## Task brief
Continue the blog post on U.S. policy for drone targeted killing, picking up right after its last sentence.

## Quoted passage
++++++++++++++++++++
I spent much of this fall semester diving back into drones, drone technology, and policies related to drones. This was, in large part, because I had agreed to take on leading this cohort of undergrads through an internship regarding drones starting next month, and it’s about all things drones. I have a solid background in drones – well, I tell myself that – but I really needed to bear down and ensure I had maintained my subject matter expertise in the whole of the subject. Nobody wants a professor who sort of knows the material. I don’t want to be that guy.
One specific part of the field I have been focusing on has been how the US developed policies and procedures for using drones for targeted killing, especially in support of killing American citizens. Notably, this started under the Obama administration with the attack to kill American citizen and established and recognized cleric Anwar al-Awlaki in Yemen in 2009. In another drone strike two weeks later (although he was not the primary target), al-Awlaki’s son (and another US citizen) was also killed in Yemen.
It’s complicated. Let me explain.
The whole of the authorizations to do this goes back to 2001 when Congress passed the Authorization for Use of Military Force Against Terrorists, a law that granted the President certain authorities to use all “necessary and appropriate force” against those whom he determined “planned, authorized, committed or aided” the September 11th attacks, or who harbored said persons or groups.
(a) IN GENERAL- That the President is authorized to use all necessary and appropriate force against those nations, organizations, or persons he determines planned, authorized, committed, or aided the terrorist attacks that occurred on September 11, 2001, or harbored such organizations or persons, in order to prevent any future acts of international terrorism against the United States by such nations, organizations or persons.
Since then, the President has used the AUMF as the basis for every action – to include letting loose Hellfires from the rails of drones.
From that, the White House has debated when it would be OK to use drones and lethal means of attack from a a drone – targeted killing – in lieu of other options. From a subsequently released White House document, we see this description.
Here the Department of Justice concludes only that where the following three conditions are met, a U.S. operation using lethal force in a foreign country against a U.S. citizen who is a senior operational leader of al-Qa’ida or an associated force would be lawful: (1) an informed; high-level official of the U.S. government has determined that the targeted individual poses an imminent threat of violent attack against the United States; (2) capture is infeasible, and the United States continues to monitor whether capture becomes feasible; and (3) the operation would be conducted in a manner consistent with applicable law of war principles. This conclusion is reached with recognition of the extraordinary seriousness of a lethal operation by the United States against a U.S. citizen, and also of the extraordinary seriousness of the threat posed by senior operational al-Qa’ida members and the loss of life that would result were their operations successful.
++++++++++++++++++++
## Dataset excerpts
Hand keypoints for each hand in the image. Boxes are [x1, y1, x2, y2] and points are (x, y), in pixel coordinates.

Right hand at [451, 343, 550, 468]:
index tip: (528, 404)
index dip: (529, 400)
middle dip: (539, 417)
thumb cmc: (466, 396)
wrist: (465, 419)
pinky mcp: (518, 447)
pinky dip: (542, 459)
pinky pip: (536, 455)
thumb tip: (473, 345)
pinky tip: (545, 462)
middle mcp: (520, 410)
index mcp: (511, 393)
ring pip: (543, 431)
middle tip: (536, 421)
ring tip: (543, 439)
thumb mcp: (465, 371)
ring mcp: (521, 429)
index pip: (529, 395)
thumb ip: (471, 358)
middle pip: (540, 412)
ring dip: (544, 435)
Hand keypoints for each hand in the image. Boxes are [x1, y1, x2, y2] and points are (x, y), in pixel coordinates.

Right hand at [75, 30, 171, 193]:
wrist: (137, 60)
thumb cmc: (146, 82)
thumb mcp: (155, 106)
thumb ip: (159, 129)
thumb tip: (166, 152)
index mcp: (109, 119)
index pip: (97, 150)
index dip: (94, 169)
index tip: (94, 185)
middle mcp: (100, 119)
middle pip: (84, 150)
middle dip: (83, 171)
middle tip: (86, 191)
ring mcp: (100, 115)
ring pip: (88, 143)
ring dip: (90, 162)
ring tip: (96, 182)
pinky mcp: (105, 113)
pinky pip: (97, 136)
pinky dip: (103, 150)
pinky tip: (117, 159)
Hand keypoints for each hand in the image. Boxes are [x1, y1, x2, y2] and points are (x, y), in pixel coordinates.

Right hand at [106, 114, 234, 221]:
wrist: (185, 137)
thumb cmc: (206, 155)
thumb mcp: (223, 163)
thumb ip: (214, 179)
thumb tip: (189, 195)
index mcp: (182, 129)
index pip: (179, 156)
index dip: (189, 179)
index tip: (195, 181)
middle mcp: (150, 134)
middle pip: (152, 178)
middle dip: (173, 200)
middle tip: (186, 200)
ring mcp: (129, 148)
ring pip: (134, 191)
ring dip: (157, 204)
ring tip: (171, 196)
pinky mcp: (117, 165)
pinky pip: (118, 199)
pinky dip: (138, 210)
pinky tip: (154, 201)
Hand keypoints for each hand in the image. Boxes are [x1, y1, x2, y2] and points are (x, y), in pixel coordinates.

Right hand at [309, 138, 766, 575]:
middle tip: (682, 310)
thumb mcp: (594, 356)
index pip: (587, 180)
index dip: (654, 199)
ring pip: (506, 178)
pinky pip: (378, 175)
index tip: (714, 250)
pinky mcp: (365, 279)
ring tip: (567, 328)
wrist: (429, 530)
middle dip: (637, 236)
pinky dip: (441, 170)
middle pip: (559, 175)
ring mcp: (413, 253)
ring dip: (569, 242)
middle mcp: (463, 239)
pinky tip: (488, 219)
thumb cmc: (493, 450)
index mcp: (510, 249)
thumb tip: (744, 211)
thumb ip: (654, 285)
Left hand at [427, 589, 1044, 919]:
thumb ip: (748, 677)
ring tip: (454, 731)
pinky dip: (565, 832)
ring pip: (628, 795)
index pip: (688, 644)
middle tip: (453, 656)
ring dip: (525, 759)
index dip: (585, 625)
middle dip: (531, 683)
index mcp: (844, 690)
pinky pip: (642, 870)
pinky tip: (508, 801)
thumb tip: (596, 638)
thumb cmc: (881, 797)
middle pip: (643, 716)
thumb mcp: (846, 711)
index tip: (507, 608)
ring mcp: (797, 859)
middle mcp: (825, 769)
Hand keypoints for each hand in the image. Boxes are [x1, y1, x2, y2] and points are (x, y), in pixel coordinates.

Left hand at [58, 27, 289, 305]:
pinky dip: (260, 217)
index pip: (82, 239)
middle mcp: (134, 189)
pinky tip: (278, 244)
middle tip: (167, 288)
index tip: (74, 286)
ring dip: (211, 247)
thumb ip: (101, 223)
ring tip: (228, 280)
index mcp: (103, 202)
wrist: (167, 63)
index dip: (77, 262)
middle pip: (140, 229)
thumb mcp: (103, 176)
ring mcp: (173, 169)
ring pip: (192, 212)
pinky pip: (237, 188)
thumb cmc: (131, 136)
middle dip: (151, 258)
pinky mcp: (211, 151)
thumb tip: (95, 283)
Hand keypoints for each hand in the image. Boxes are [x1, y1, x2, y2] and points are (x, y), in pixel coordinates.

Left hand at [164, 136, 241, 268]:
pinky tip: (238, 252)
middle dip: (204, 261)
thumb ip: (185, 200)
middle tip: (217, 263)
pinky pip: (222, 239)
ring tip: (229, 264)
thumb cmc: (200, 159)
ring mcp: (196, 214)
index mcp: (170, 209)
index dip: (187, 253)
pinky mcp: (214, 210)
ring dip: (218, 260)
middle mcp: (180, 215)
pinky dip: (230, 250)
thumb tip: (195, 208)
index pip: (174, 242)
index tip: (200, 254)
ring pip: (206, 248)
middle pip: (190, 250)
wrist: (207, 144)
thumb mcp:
++++++++++++++++++++
## Task answer
There is, after this, a whole other debate about most every element of this. Key elements include the very idea of imminent threat; how capture can ever be considered infeasible, after operations to capture bin Laden, Mir Qazi and Saleh Ali Nabhan; and the application of the First Protocol of the Geneva Conventions, with regards to being a combatant. I could and probably should write at length just on these topics.
But all of that was enough of an issue, while also wading though the myriad of issues that came pouring out of Dallas in response to the 07 July shooting incident involving Micah Johnson, and the police response and Johnson’s death. With Johnson wounded, bleeding, and holed up in a parking garage, Dallas PD opted to retrieve one of their remotely piloted bomb disposal robots, attach one pound of C4 plastic explosive, and pilot the robot to Johnson in order to detonate the C4 and kill him.
It’s one thing when the President has lawyers preparing papers, debating the use of the 2002 AUMF and its application for using a remotely piloted aircraft in launching a AGM-114 Hellfire missile at someone. But it’s something entirely different when a Police Chief decides to forego all means of due process and kill a suspect, without regards to due process, when the suspect does not meet any of these same criteria stated above. Johnson posed no imminent threat. Capture was feasible. Killing him in that manner was not consistent with applicable law of war principles.
Six months later, that Dallas incident still worries me. That precedent still haunts me. It’s going to be used again here in the US, and we are at risk for it becoming an acceptable norm. And that would be horrific. It is critically important that we are having this debate about Americans engaged in the fight on the battlefield, but we must struggle – truly struggle – to ensure that rule of law remains the absolute baseline for how we live, every day in this country. It is, after all, how we define who we are.